手幅だけでなく、横移動の遅れ、踏み切り位置、空中での横流れ、隣の選手との役割不一致が考えられます。正面動画で、床に着いた位置と両選手の手の位置を順番に確認してください。
タッチネットを減らすにはどうすればよいですか?
ネットからの距離、横移動の勢い、踏み切り位置を分けて確認します。最初はジャンプを小さくし、ネットへ近づかずに停止できる速さで練習してください。反則の判定は最新版の競技規則に従います。
ブロックのタイミングに全員共通の合図はありますか?
ありません。セットの高さ、攻撃者の踏み切りと打点、ブロッカーの移動距離によって変わります。同じ条件の反復で早い・合った・遅いを記録し、少しずつ調整します。
まとめ
- シャットアウトは、ブロックで相手の攻撃を直接止めて得点する場面を指す一般的な表現です。

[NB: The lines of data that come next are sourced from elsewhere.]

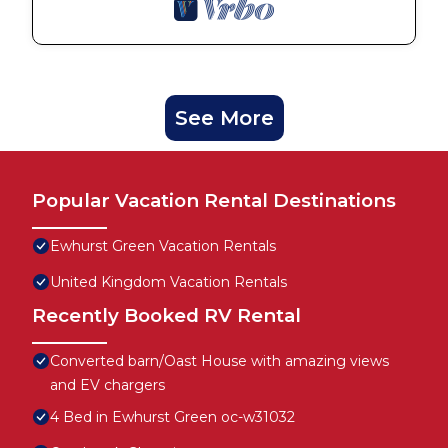
See More
Popular Vacation Rental Destinations
Ewhurst Green Vacation Rentals
United Kingdom Vacation Rentals
Recently Booked RV Rental
Converted barn/Oast House with amazing views
and EV chargers
4 Bed in Ewhurst Green oc-w31032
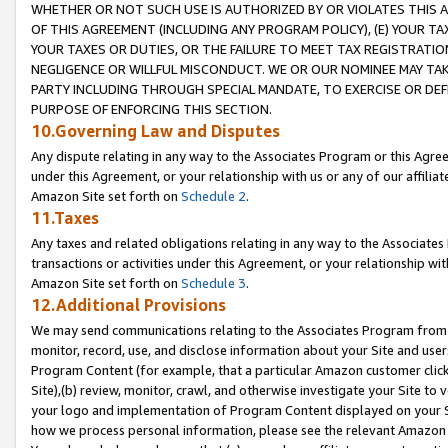
WHETHER OR NOT SUCH USE IS AUTHORIZED BY OR VIOLATES THIS A
OF THIS AGREEMENT (INCLUDING ANY PROGRAM POLICY), (E) YOUR TA
YOUR TAXES OR DUTIES, OR THE FAILURE TO MEET TAX REGISTRATIO
NEGLIGENCE OR WILLFUL MISCONDUCT. WE OR OUR NOMINEE MAY TA
PARTY INCLUDING THROUGH SPECIAL MANDATE, TO EXERCISE OR DEF
PURPOSE OF ENFORCING THIS SECTION.
10.Governing Law and Disputes
Any dispute relating in any way to the Associates Program or this Agree
under this Agreement, or your relationship with us or any of our affilia
Amazon Site set forth on
Schedule 2
.
11.Taxes
Any taxes and related obligations relating in any way to the Associate
transactions or activities under this Agreement, or your relationship with
Amazon Site set forth on
Schedule 3
.
12.Additional Provisions
We may send communications relating to the Associates Program from tim
monitor, record, use, and disclose information about your Site and user
Program Content (for example, that a particular Amazon customer clic
Site),(b) review, monitor, crawl, and otherwise investigate your Site to 
your logo and implementation of Program Content displayed on your Sit
how we process personal information, please see the relevant Amazon P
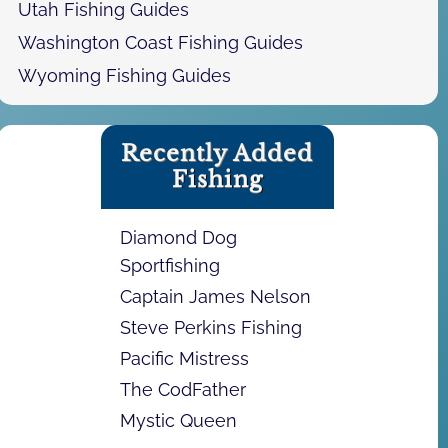
Utah Fishing Guides
Washington Coast Fishing Guides
Wyoming Fishing Guides
Recently Added
Fishing
Diamond Dog
Sportfishing
Captain James Nelson
Steve Perkins Fishing
Pacific Mistress
The CodFather
Mystic Queen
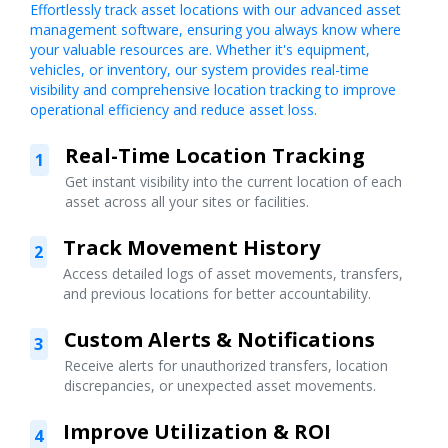
Effortlessly track asset locations with our advanced asset
management software, ensuring you always know where
your valuable resources are. Whether it's equipment,
vehicles, or inventory, our system provides real-time
visibility and comprehensive location tracking to improve
operational efficiency and reduce asset loss.
Real-Time Location Tracking
1
Get instant visibility into the current location of each
asset across all your sites or facilities.
Track Movement History
2
Access detailed logs of asset movements, transfers,
and previous locations for better accountability.
Custom Alerts & Notifications
3
Receive alerts for unauthorized transfers, location
discrepancies, or unexpected asset movements.
Improve Utilization & ROI
4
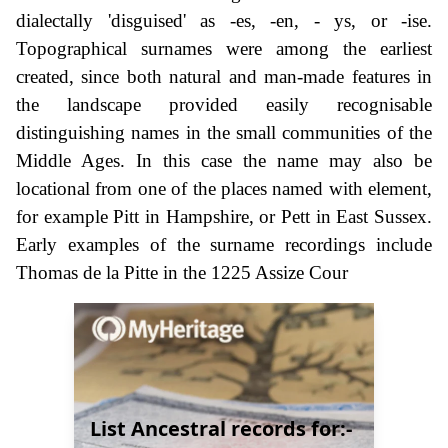
dialectally 'disguised' as -es, -en, - ys, or -ise.
Topographical surnames were among the earliest
created, since both natural and man-made features in
the landscape provided easily recognisable
distinguishing names in the small communities of the
Middle Ages. In this case the name may also be
locational from one of the places named with element,
for example Pitt in Hampshire, or Pett in East Sussex.
Early examples of the surname recordings include
Thomas de la Pitte in the 1225 Assize Cour
List Ancestral records for:-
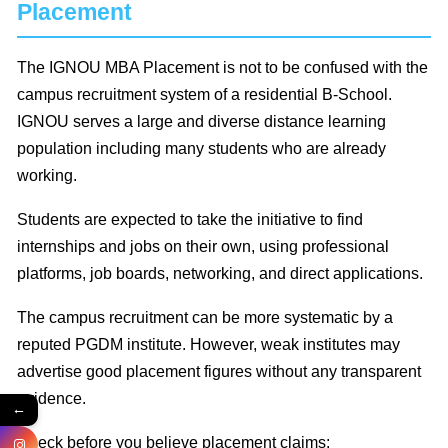
Placement
The IGNOU MBA Placement is not to be confused with the
campus recruitment system of a residential B-School.
IGNOU serves a large and diverse distance learning
population including many students who are already
working.
Students are expected to take the initiative to find
internships and jobs on their own, using professional
platforms, job boards, networking, and direct applications.
The campus recruitment can be more systematic by a
reputed PGDM institute. However, weak institutes may
advertise good placement figures without any transparent
evidence.
←
Check before you believe placement claims:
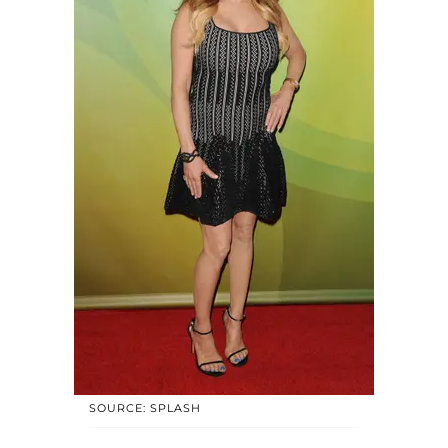
SOURCE: SPLASH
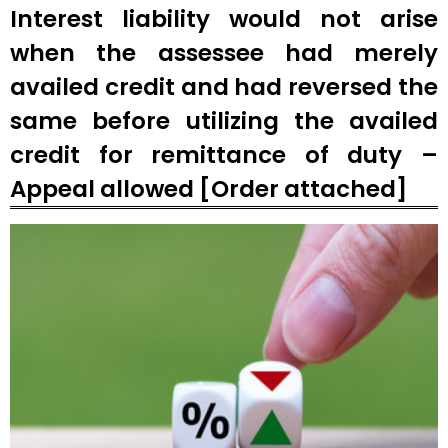
Interest liability would not arise
when the assessee had merely
availed credit and had reversed the
same before utilizing the availed
credit for remittance of duty –
Appeal allowed [Order attached]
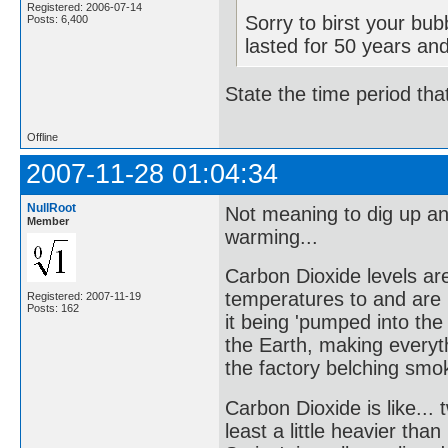
Registered: 2006-07-14
Sorry to birst your bu
Posts: 6,400
lasted for 50 years an
State the time period tha
Offline
2007-11-28 01:04:34
NullRoot
Not meaning to dig up an
Member
warming...
Carbon Dioxide levels are
temperatures to and are 
Registered: 2007-11-19
Posts: 162
it being 'pumped into the
the Earth, making everyth
the factory belching smok
Carbon Dioxide is like...
least a little heavier th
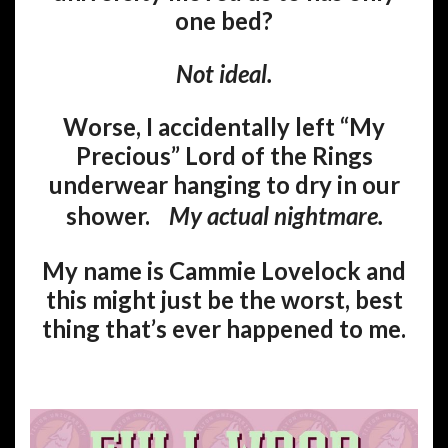
one bed?
Not ideal.
Worse, I accidentally left “My
Precious” Lord of the Rings
underwear hanging to dry in our
shower.
My actual nightmare.
My name is Cammie Lovelock and
this might just be the worst, best
thing that’s ever happened to me.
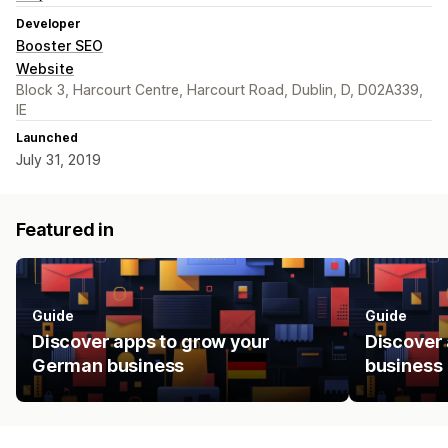
Developer
Booster SEO
Website
Block 3, Harcourt Centre, Harcourt Road, Dublin, D, D02A339,
IE
Launched
July 31, 2019
Featured in
Guide
Guide
Discover apps to grow your
Discover 
German business
business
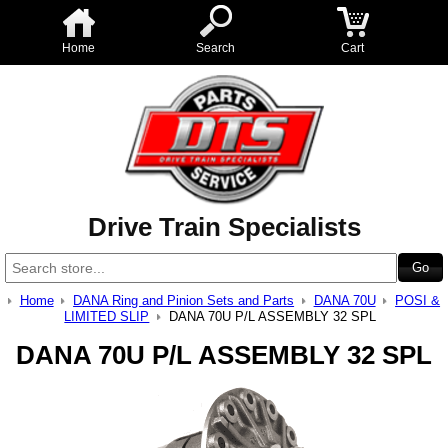
Home
Search
Cart
Drive Train Specialists
Home
DANA Ring and Pinion Sets and Parts
DANA 70U
POSI &
LIMITED SLIP
DANA 70U P/L ASSEMBLY 32 SPL
DANA 70U P/L ASSEMBLY 32 SPL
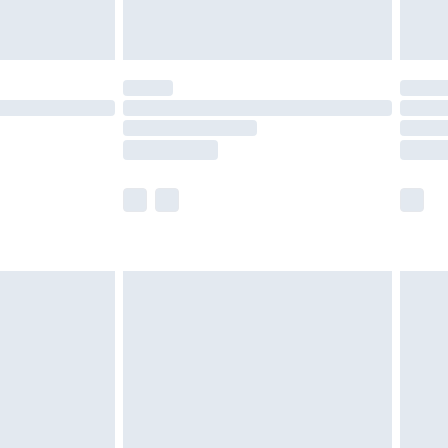
limited Delivery for £14.99
t available for products delivered by our brand
times.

- ブロックは直接得点だけでなく、ワンタッチやコース限定によって後衛守備を助けます。
- リードとコミットは判断方法、1枚・2枚・3枚は参加人数の分類です。
- 構え、観察、横移動、踏み切り、手の面、着地・復帰の順に動画で確認します。
- 練習ではブロッカー同士の着地点を確保し、痛みや衝突の兆候があれば中止します。
シャットアウト数だけを追うのではなく、狙ったコースを閉じられたか、後衛が守りやすくなったかまで記録すると、ブロックとディフェンスを一つの仕組みとして改善できます。